Almost half of children in care fear stigma

Almost half of children in care fear being stigmatised because of their background, according to a report published today by the children’s rights director for England.

The Care and Prejudice report surveyed 362 children from children’s homes and foster care across the country. Overall, children in care – especially girls, young people in children’s homes, those who had spent longest in care and disabled children – believe that the general public has a negative view of children in care as uncontrollable and trouble-makers.

Detrimental impact of length of time in care

The report found the longer children spent in care, the more likely they were to report sometimes being treated worse by people in positions of influence such as teachers or employers. Those who had spent over six years in care were most likely to say that being in care had stopped them from seeing their family and siblings regularly.

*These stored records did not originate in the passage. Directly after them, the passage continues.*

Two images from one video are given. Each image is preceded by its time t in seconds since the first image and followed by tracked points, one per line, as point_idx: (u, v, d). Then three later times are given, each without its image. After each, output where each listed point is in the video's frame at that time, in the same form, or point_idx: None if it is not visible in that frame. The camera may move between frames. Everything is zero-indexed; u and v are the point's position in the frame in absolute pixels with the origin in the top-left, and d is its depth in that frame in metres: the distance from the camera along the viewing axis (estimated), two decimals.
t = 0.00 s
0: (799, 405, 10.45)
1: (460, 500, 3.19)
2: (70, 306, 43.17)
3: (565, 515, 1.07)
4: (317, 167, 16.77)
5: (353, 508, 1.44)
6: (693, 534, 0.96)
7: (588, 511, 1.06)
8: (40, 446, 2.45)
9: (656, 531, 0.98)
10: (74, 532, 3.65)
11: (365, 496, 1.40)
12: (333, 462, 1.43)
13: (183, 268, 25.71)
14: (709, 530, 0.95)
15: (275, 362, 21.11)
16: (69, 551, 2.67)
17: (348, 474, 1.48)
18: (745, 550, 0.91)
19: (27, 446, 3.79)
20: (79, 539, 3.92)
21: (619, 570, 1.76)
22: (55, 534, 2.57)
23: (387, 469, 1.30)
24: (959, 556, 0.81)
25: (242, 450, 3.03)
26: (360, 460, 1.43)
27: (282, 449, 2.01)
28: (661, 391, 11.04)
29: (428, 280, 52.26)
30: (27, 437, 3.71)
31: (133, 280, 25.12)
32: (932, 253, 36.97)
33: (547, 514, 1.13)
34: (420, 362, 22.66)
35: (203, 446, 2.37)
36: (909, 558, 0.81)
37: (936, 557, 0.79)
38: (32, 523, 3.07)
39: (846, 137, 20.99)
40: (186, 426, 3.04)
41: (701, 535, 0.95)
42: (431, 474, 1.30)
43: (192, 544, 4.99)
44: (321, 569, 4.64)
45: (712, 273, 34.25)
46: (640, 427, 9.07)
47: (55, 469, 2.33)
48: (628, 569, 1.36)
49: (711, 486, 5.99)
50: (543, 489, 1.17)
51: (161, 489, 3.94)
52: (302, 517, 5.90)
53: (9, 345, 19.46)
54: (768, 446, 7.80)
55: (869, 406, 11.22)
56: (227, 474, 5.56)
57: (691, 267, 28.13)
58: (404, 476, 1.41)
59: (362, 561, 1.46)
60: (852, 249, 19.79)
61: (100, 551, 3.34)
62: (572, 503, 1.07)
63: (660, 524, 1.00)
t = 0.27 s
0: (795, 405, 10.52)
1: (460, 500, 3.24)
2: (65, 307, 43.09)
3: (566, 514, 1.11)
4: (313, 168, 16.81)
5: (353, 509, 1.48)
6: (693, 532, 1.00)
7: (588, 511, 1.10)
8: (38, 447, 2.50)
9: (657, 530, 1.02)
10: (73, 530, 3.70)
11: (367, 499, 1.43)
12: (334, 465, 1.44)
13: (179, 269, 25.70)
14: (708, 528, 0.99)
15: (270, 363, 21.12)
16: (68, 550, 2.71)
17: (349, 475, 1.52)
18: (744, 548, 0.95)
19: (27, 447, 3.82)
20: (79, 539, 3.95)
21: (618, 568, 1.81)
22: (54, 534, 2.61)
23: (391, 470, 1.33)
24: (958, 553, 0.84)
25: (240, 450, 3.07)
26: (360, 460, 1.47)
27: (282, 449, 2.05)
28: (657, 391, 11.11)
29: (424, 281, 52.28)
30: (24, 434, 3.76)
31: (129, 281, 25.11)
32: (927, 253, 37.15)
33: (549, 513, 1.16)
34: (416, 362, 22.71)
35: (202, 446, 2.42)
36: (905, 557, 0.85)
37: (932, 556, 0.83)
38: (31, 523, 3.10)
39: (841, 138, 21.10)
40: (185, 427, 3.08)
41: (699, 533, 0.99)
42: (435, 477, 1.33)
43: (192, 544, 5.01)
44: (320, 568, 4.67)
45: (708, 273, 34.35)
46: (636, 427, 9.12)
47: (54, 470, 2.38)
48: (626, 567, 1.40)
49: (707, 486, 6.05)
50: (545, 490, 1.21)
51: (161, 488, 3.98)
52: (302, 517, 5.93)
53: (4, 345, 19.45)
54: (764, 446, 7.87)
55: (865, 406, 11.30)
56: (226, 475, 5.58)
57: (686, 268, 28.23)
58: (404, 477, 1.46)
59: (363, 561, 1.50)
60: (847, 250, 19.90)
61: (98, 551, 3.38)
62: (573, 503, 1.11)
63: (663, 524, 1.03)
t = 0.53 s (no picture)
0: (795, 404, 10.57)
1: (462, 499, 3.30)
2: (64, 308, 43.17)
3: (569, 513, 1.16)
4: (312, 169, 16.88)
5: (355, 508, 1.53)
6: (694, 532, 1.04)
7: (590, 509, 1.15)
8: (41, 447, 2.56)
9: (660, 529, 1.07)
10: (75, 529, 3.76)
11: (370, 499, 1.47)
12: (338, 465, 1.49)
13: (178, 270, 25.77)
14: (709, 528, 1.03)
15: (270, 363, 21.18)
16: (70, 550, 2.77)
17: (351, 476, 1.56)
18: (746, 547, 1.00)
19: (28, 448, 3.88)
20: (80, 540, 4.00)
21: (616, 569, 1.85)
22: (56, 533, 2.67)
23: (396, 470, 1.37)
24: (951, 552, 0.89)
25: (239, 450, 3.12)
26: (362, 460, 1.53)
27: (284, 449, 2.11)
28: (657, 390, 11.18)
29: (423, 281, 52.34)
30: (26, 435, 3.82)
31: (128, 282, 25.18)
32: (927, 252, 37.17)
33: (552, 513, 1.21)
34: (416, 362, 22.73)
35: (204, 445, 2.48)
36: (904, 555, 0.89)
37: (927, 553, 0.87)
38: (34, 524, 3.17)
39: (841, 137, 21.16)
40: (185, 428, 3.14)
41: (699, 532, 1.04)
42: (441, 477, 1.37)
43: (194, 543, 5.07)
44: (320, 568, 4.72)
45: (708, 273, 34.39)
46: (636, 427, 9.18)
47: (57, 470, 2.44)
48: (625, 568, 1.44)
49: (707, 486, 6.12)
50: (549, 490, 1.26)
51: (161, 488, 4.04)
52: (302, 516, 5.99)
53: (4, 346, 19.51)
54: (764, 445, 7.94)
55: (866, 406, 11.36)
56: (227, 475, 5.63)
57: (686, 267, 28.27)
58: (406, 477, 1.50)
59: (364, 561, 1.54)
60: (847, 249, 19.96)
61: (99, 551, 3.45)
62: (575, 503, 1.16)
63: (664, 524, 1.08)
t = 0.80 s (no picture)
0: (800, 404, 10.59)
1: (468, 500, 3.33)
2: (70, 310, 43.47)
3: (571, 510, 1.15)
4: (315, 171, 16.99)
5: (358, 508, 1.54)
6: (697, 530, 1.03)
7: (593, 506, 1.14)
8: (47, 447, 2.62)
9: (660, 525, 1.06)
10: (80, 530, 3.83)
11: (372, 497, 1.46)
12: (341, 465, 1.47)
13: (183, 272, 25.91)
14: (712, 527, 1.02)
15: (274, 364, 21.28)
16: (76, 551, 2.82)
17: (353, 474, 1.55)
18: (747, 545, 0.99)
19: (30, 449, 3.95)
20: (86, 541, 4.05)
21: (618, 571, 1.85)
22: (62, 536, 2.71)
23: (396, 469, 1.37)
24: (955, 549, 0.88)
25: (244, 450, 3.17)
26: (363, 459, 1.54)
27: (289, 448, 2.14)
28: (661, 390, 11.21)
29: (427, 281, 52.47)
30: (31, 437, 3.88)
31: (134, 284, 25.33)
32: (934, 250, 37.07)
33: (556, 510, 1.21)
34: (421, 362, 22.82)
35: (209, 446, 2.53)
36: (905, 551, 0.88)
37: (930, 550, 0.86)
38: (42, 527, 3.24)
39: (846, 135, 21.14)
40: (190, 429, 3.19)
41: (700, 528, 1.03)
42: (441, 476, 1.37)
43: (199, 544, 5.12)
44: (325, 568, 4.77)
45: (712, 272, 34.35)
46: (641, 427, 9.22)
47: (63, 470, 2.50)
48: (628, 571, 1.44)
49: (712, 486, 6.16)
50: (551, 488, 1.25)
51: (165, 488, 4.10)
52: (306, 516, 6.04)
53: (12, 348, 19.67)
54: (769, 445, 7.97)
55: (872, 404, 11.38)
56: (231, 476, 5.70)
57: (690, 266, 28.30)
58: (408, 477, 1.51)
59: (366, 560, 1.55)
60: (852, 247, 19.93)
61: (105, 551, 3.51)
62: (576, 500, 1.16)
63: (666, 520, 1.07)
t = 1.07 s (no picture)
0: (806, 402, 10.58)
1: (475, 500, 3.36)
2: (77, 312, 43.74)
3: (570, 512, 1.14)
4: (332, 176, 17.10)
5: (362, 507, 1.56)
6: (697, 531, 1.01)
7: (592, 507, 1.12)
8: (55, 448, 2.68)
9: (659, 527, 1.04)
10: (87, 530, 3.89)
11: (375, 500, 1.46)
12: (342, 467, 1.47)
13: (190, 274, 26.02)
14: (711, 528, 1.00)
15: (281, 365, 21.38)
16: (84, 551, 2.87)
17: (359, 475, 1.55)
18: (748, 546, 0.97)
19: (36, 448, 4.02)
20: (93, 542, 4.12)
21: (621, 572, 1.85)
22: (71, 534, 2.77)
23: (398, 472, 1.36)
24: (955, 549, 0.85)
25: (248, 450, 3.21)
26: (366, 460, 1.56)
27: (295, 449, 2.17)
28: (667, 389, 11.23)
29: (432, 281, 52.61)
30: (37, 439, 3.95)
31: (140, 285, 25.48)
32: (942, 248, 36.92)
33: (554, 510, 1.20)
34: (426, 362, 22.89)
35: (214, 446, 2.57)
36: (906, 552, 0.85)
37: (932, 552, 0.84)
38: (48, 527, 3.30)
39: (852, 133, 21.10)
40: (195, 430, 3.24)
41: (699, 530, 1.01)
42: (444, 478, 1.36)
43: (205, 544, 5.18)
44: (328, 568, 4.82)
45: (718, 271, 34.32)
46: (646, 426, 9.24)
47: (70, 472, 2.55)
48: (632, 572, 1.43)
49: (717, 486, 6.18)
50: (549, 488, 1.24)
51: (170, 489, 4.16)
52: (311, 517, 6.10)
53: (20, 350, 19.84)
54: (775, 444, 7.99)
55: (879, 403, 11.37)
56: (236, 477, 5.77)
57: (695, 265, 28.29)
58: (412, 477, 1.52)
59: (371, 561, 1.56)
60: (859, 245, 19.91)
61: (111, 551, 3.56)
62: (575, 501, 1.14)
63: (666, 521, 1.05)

Where children were placed in care also made a big difference to their experiences. Children in foster care were more likely than those in children’s homes to say they had been treated better for being in care. They were also more likely to say they had more love and care, whereas those in children’s homes were more likely to say they had been given more help and support, the report claimed.


Children’s rights director Roger Morgan said: “Children in care face a lot of challenges and unfortunately this can also include prejudices they encounter from other children, the general public, teachers and some professionals. Their concerns are understandable because not living with your birth family makes a big difference to your life experience. 

“What is needed is more guidance, particularly in schools, to support children in care if needed, but without treating them differently from other children. What is also needed is a more informed attitude by the general public.”